*** Opening READING TEXT ***

FIG. 4A shows first data for defect amount estimation.

FIG. 4B shows second data for defect amount estimation.

FIG. 4C shows a position S corresponding to a defect cross-sectional area and a defect width to be found.

FIG. 5A illustrates a defect width of a defect part D.

FIG. 5B illustrates a defect cross-sectional area of a defect part D.

FIG. 6 illustrates the testing device of FIG. 1 attached to a subject as a testing target.

FIG. 7 illustrates another exemplary configuration of a testing device that can be used for a testing method using a guided wave according to the present invention.

EMBODIMENTS OF THE INVENTION

The following describes preferred embodiments of the present invention, with reference to the drawings. In the following drawings, the same reference numerals are assigned to common elements, and the duplicated description is omitted.

FIG. 1 illustrates an exemplary configuration of a testing device 3 that can be used for a testing method using a guided wave according to an embodiment of the present invention. The testing device 3 of FIG. 1 is configured to generate an L-mode guided wave so as to propagate through a subject 7 as a testing target made of metal, glass, resin or the like in the longitudinal direction, detect a reflected wave of the guided wave and examine the subject 7 based on the reflected wave. The testing device 3 includes a coil 3a, a magnet 3d, an AC power supply 3b and a detector 3c.

The subject 7 is tubular or a rod-shaped. For instance, the tubular subject 7 may be piping through which fluid flows, and the rod-shaped subject 7 may be a ground anchor, an anchor bolt or a reinforcing iron bar.

The coil 3a is wound around the subject 7. The magnet 3d is disposed so that the north pole 9 thereof is located on one side of the coil 3a in the axial direction of the subject 7, and the south pole 11 thereof is located on the other side of the coil 3a, and the coil 3a is sandwiched between the north pole 9 and the south pole 11. These north pole 9 and south pole 11 are fixed to an outer periphery face of the subject 7 with appropriate means such that these poles are pressed toward the center axis of the subject 7. The detector 3c is connected to the coil 3a for detection of a voltage between both ends of the coil 3a.

Arranging the coil 3a, the magnet 3d and the detector 3c in this way, when AC current is passed through the coil 3a from the AC power supply 3b, an L-mode guided wave is generated in the subject 7, and the guided wave propagates along the longitudinal direction of the subject 7. Such a propagating guided wave is reflected at a defect part such as a flaw or corrosion (wastage) of the subject 7 and returns to the coil 3a side by propagation. The detector 3c detects a voltage generated between both ends of the coil 3a as the reflected wave reaches the part of the subject 7 around which the coil 3a is wound.

*** Closing READING TEXT ***

[THINGS TO DO]
1 - According to the guided-wave testing text, which four components make up the testing device 3?
2 - Rewrite the rows from their first line through the line containing "vosotros el video", replacing "Accesorios" with "Repuestos" and leaving everything else unchanged. Return only those lines.

*** Opening STUDY MATERIAL ***

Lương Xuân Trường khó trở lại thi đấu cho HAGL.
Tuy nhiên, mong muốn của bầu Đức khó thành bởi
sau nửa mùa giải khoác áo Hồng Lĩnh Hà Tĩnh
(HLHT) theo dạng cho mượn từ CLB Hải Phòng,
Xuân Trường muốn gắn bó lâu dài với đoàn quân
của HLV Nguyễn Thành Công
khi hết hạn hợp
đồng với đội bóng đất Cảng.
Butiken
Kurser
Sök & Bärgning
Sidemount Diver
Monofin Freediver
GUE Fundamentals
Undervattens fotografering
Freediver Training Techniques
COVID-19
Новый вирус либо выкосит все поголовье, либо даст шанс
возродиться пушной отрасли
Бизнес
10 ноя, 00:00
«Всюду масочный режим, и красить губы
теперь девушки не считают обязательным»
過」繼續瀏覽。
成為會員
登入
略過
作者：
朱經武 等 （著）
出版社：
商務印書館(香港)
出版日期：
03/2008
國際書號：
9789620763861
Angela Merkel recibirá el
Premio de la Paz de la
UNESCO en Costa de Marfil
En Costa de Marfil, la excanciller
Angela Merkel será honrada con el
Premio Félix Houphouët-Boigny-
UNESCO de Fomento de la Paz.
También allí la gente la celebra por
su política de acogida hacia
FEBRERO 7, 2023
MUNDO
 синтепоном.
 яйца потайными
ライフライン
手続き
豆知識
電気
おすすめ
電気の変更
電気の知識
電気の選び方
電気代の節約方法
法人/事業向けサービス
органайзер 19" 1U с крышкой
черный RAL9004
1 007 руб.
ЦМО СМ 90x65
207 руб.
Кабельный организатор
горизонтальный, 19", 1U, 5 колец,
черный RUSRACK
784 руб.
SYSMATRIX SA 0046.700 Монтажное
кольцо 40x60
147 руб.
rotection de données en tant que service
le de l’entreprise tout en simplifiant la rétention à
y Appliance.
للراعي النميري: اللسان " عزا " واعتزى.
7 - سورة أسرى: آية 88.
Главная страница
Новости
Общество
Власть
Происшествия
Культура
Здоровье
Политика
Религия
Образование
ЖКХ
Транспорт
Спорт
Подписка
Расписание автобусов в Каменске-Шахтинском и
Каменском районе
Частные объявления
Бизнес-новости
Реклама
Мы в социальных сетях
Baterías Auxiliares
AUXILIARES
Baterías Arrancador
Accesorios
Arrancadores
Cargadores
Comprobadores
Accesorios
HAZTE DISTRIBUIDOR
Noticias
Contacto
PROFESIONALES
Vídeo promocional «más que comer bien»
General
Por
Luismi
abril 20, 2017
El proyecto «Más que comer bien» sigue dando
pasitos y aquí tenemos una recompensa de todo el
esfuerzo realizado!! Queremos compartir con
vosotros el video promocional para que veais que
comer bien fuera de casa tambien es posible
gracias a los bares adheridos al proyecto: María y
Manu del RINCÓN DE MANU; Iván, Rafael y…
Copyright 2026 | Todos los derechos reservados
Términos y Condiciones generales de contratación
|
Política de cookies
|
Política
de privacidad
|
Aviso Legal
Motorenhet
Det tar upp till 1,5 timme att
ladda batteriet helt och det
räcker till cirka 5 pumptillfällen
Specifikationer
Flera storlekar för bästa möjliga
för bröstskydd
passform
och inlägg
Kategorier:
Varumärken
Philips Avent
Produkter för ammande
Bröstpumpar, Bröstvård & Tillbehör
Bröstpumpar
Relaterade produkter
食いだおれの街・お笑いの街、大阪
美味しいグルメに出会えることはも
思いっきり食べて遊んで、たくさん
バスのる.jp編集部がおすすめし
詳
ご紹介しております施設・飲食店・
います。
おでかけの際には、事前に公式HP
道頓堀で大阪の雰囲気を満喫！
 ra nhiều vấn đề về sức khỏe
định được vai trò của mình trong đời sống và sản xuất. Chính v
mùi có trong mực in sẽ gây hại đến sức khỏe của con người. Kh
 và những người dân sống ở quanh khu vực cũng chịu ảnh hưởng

*** Closing STUDY MATERIAL ***

[RESULTS OF THE TASKS]
1 - A coil 3a, a magnet 3d, an AC power supply 3b and a detector 3c.

2 -
Lương Xuân Trường khó trở lại thi đấu cho HAGL.
Tuy nhiên, mong muốn của bầu Đức khó thành bởi
sau nửa mùa giải khoác áo Hồng Lĩnh Hà Tĩnh
(HLHT) theo dạng cho mượn từ CLB Hải Phòng,
Xuân Trường muốn gắn bó lâu dài với đoàn quân
của HLV Nguyễn Thành Công
khi hết hạn hợp
đồng với đội bóng đất Cảng.
Butiken
Kurser
Sök & Bärgning
Sidemount Diver
Monofin Freediver
GUE Fundamentals
Undervattens fotografering
Freediver Training Techniques
COVID-19
Новый вирус либо выкосит все поголовье, либо даст шанс
возродиться пушной отрасли
Бизнес
10 ноя, 00:00
«Всюду масочный режим, и красить губы
теперь девушки не считают обязательным»
過」繼續瀏覽。
成為會員
登入
略過
作者：
朱經武 等 （著）
出版社：
商務印書館(香港)
出版日期：
03/2008
國際書號：
9789620763861
Angela Merkel recibirá el
Premio de la Paz de la
UNESCO en Costa de Marfil
En Costa de Marfil, la excanciller
Angela Merkel será honrada con el
Premio Félix Houphouët-Boigny-
UNESCO de Fomento de la Paz.
También allí la gente la celebra por
su política de acogida hacia
FEBRERO 7, 2023
MUNDO
 синтепоном.
 яйца потайными
ライフライン
手続き
豆知識
電気
おすすめ
電気の変更
電気の知識
電気の選び方
電気代の節約方法
法人/事業向けサービス
органайзер 19" 1U с крышкой
черный RAL9004
1 007 руб.
ЦМО СМ 90x65
207 руб.
Кабельный организатор
горизонтальный, 19", 1U, 5 колец,
черный RUSRACK
784 руб.
SYSMATRIX SA 0046.700 Монтажное
кольцо 40x60
147 руб.
rotection de données en tant que service
le de l’entreprise tout en simplifiant la rétention à
y Appliance.
للراعي النميري: اللسان " عزا " واعتزى.
7 - سورة أسرى: آية 88.
Главная страница
Новости
Общество
Власть
Происшествия
Культура
Здоровье
Политика
Религия
Образование
ЖКХ
Транспорт
Спорт
Подписка
Расписание автобусов в Каменске-Шахтинском и
Каменском районе
Частные объявления
Бизнес-новости
Реклама
Мы в социальных сетях
Baterías Auxiliares
AUXILIARES
Baterías Arrancador
Repuestos
Arrancadores
Cargadores
Comprobadores
Repuestos
HAZTE DISTRIBUIDOR
Noticias
Contacto
PROFESIONALES
Vídeo promocional «más que comer bien»
General
Por
Luismi
abril 20, 2017
El proyecto «Más que comer bien» sigue dando
pasitos y aquí tenemos una recompensa de todo el
esfuerzo realizado!! Queremos compartir con
vosotros el video promocional para que veais que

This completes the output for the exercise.